Обладавшей такими достоинствами Луизе, казалось бы, стоило только появиться, чтоб тут же сыскался муж: и правда, немедля нарисовалась целая сотня женихов, однако Луиза оказалась несговорчивой, одни казались ей слишком толстыми, другие слишком тощими; остроумных она обзывала насмешниками, а слишком добрых – простофилями; словом, играла с влюбленными как кошка с птичкой. Ее целомудренной и цельной натуре вполне хватало подобных развлечений. Мысль, что она может так и вовсе остаться без мужа, ей в голову не приходила. Но прошли годы, и часы ее жизни пробили двадцать четыре раза, отрезвив ее. Цветок красоты Луизы поблек, первые бабочки разлетелись быстрехонько, их примеру тут же последовали и другие. Она еще была красавицей, но уже не такой привлекательной, как раньше. Она поразмыслила, немножко поубавила спеси и убедила себя в том, что замужество – великое таинство, которое ей надлежит в любом случае принять, что немного дородности мужчине вовсе и не повредит; что остроумие совсем не то же, что насмешка, а доброта отнюдь не то качество, за которое надо отправлять на виселицу. Отныне она всей душой желала выйти замуж. Ее желание вскоре заметила вся округа, и над ней принялись смеяться. Минуло еще четыре года, но крестьяне Уккле и окрестных сел, казалось, поклялись друг другу, что никто из них больше не предложит Луизе руку и сердце.

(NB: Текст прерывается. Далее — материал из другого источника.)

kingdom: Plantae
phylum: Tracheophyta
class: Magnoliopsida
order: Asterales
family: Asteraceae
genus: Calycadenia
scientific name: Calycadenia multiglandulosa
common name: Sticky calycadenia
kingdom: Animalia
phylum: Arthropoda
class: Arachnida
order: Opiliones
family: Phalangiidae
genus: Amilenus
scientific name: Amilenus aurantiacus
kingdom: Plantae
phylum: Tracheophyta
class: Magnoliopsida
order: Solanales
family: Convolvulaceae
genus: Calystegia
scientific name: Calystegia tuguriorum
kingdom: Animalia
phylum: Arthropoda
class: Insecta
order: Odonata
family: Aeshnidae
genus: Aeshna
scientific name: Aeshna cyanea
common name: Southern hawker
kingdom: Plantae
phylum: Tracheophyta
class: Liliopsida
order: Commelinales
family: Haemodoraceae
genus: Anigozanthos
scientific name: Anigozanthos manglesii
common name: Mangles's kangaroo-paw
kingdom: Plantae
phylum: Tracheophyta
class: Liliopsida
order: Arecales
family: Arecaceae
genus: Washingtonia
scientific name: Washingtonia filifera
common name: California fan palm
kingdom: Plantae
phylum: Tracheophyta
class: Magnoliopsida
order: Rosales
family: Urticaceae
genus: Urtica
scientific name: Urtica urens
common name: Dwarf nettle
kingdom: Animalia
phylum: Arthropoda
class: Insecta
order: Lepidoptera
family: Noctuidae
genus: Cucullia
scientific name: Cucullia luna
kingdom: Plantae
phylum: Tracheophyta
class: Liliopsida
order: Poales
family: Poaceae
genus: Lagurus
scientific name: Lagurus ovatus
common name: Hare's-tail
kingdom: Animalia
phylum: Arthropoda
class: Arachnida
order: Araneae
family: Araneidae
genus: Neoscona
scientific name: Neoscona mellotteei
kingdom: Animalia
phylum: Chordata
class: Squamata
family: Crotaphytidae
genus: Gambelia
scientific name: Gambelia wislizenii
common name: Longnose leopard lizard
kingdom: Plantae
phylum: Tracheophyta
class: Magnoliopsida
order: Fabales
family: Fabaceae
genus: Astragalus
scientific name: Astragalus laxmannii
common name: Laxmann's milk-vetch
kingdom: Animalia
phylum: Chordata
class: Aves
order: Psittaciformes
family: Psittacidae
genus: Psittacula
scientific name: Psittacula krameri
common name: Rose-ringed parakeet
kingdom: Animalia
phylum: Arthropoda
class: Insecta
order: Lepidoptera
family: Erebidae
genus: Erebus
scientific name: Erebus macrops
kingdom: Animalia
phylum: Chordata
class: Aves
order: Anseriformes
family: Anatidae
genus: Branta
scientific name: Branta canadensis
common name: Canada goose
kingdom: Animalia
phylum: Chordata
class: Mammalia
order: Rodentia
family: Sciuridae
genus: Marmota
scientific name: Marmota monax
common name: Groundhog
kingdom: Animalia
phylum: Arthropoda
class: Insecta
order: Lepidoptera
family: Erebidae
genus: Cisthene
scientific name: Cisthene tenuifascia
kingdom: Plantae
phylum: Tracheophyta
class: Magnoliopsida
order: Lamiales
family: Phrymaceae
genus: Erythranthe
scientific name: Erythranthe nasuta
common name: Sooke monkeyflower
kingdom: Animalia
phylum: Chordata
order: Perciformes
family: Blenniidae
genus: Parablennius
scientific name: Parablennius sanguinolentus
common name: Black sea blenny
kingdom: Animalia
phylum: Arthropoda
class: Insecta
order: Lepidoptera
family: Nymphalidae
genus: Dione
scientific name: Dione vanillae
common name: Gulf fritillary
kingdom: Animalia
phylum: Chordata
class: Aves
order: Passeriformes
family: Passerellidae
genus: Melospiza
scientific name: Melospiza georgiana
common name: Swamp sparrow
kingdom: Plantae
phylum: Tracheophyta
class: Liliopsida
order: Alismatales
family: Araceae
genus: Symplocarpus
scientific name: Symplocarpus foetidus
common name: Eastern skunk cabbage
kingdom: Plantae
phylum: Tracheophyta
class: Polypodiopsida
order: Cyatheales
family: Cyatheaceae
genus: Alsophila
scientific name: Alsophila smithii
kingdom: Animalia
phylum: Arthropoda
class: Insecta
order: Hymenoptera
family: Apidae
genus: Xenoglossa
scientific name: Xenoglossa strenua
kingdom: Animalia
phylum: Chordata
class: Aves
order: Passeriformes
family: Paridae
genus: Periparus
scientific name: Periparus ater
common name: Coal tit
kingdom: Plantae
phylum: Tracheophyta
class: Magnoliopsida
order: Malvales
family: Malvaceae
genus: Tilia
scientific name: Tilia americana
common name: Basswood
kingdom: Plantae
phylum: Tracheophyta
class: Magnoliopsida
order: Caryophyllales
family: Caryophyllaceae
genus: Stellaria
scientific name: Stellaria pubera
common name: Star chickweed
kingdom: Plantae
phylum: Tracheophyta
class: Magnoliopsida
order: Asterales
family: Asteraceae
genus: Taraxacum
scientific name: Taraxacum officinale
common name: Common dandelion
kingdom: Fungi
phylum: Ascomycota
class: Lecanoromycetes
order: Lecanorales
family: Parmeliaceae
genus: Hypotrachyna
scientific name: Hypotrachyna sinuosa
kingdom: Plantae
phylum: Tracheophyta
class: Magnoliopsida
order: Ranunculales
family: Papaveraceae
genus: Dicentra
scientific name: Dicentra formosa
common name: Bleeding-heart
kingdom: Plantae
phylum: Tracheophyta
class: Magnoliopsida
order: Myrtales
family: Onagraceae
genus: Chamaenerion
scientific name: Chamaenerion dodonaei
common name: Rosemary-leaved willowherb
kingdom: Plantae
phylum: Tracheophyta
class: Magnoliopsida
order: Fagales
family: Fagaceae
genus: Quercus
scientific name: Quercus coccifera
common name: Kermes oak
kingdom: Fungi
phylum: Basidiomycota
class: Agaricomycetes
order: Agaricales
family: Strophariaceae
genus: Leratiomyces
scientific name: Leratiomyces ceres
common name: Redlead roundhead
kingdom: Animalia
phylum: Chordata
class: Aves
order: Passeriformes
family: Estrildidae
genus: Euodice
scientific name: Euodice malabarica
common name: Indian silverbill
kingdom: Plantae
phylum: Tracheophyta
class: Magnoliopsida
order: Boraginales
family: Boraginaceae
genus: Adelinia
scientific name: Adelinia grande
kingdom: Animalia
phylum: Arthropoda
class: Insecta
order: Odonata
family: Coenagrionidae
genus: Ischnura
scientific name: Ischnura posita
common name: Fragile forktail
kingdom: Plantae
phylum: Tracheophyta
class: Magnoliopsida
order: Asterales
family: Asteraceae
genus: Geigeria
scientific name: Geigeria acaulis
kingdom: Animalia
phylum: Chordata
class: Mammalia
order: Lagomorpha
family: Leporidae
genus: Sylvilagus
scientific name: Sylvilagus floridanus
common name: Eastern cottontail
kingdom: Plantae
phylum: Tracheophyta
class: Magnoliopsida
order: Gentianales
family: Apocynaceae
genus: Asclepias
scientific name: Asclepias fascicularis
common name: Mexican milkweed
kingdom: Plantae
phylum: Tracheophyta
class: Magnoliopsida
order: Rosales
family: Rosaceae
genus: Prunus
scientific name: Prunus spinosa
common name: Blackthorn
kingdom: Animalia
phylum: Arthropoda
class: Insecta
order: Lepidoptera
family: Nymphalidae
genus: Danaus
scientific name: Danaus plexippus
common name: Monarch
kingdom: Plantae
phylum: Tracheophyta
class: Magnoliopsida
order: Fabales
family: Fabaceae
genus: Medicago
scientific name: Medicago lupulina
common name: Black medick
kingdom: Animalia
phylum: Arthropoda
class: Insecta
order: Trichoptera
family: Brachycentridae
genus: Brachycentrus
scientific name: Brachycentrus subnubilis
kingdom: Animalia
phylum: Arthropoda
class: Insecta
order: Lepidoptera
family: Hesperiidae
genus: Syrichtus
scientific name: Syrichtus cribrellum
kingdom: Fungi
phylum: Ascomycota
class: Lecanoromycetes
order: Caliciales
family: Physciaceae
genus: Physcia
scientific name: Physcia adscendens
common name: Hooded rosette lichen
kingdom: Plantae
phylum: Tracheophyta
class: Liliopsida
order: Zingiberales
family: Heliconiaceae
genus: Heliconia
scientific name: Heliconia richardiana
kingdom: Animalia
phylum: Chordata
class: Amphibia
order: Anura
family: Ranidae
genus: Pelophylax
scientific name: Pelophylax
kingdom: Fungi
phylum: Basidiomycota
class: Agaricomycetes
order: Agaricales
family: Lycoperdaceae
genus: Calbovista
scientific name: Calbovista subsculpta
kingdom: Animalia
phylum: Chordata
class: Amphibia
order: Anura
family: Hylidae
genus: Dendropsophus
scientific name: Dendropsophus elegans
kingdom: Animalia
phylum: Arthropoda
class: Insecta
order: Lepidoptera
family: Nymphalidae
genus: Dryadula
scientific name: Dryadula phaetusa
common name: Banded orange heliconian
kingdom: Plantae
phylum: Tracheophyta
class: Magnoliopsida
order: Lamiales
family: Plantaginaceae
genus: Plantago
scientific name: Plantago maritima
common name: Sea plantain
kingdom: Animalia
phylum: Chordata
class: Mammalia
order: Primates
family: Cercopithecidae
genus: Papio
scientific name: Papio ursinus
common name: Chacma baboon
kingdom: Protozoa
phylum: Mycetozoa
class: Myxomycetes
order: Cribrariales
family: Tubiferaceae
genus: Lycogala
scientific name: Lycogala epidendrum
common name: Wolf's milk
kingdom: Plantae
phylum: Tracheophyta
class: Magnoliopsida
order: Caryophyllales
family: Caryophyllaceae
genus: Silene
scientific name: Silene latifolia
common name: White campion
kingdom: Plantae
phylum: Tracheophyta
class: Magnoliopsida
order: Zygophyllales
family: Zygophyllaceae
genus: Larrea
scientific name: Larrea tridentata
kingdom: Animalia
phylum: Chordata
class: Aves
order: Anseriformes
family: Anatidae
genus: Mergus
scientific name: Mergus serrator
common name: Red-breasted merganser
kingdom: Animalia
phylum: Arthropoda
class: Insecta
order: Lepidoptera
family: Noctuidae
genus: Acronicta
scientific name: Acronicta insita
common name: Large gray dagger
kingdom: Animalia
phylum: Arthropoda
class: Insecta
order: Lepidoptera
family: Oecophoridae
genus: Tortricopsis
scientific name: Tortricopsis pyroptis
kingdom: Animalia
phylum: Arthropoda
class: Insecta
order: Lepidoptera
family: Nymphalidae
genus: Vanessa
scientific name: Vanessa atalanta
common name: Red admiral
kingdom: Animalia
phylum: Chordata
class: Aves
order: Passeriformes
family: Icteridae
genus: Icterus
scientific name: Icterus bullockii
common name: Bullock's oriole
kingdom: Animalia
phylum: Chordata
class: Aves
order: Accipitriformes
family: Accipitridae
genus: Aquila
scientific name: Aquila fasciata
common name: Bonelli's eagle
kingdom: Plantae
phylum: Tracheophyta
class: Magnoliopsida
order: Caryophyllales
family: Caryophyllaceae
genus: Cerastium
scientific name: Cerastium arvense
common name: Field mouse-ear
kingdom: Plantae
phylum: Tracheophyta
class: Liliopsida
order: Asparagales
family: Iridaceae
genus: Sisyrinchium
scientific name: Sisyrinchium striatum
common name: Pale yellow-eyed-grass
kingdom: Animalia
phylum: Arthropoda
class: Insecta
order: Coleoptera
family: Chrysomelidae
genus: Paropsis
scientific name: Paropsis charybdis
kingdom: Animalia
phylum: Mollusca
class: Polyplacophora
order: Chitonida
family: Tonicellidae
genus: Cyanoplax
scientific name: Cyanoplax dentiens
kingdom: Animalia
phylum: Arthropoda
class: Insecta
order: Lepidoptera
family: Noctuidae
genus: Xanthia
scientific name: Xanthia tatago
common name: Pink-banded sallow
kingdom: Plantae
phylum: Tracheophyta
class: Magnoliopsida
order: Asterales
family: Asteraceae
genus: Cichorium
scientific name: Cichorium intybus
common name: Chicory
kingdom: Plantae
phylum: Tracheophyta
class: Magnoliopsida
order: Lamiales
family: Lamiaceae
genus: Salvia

Несчастная девушка всерьез задумалась о своем будущем и совсем поникла; у нее пошатнулось здоровье, вокруг запавших глаз появились круги, тайный огонь сжигал ее, и белая кожа стала отдавать желтизной; на лбу прорезались морщинки; лицо, пожираемое внутренней тревогой, истаяло, как воск на огне; подбородок казался заострившимся, на губах, пополневших и распухших, застыла горькая усмешка… Ей было двадцать восемь, а выглядела она на тридцать пять.
Луиза стала грубой, недоверчивой, раздражительной. Она прокляла дурацкую спесь, из – за которой отказала стольким достойным мужчинам и теперь оставалась одна во всем мире, без любви, без поддержки и без детей.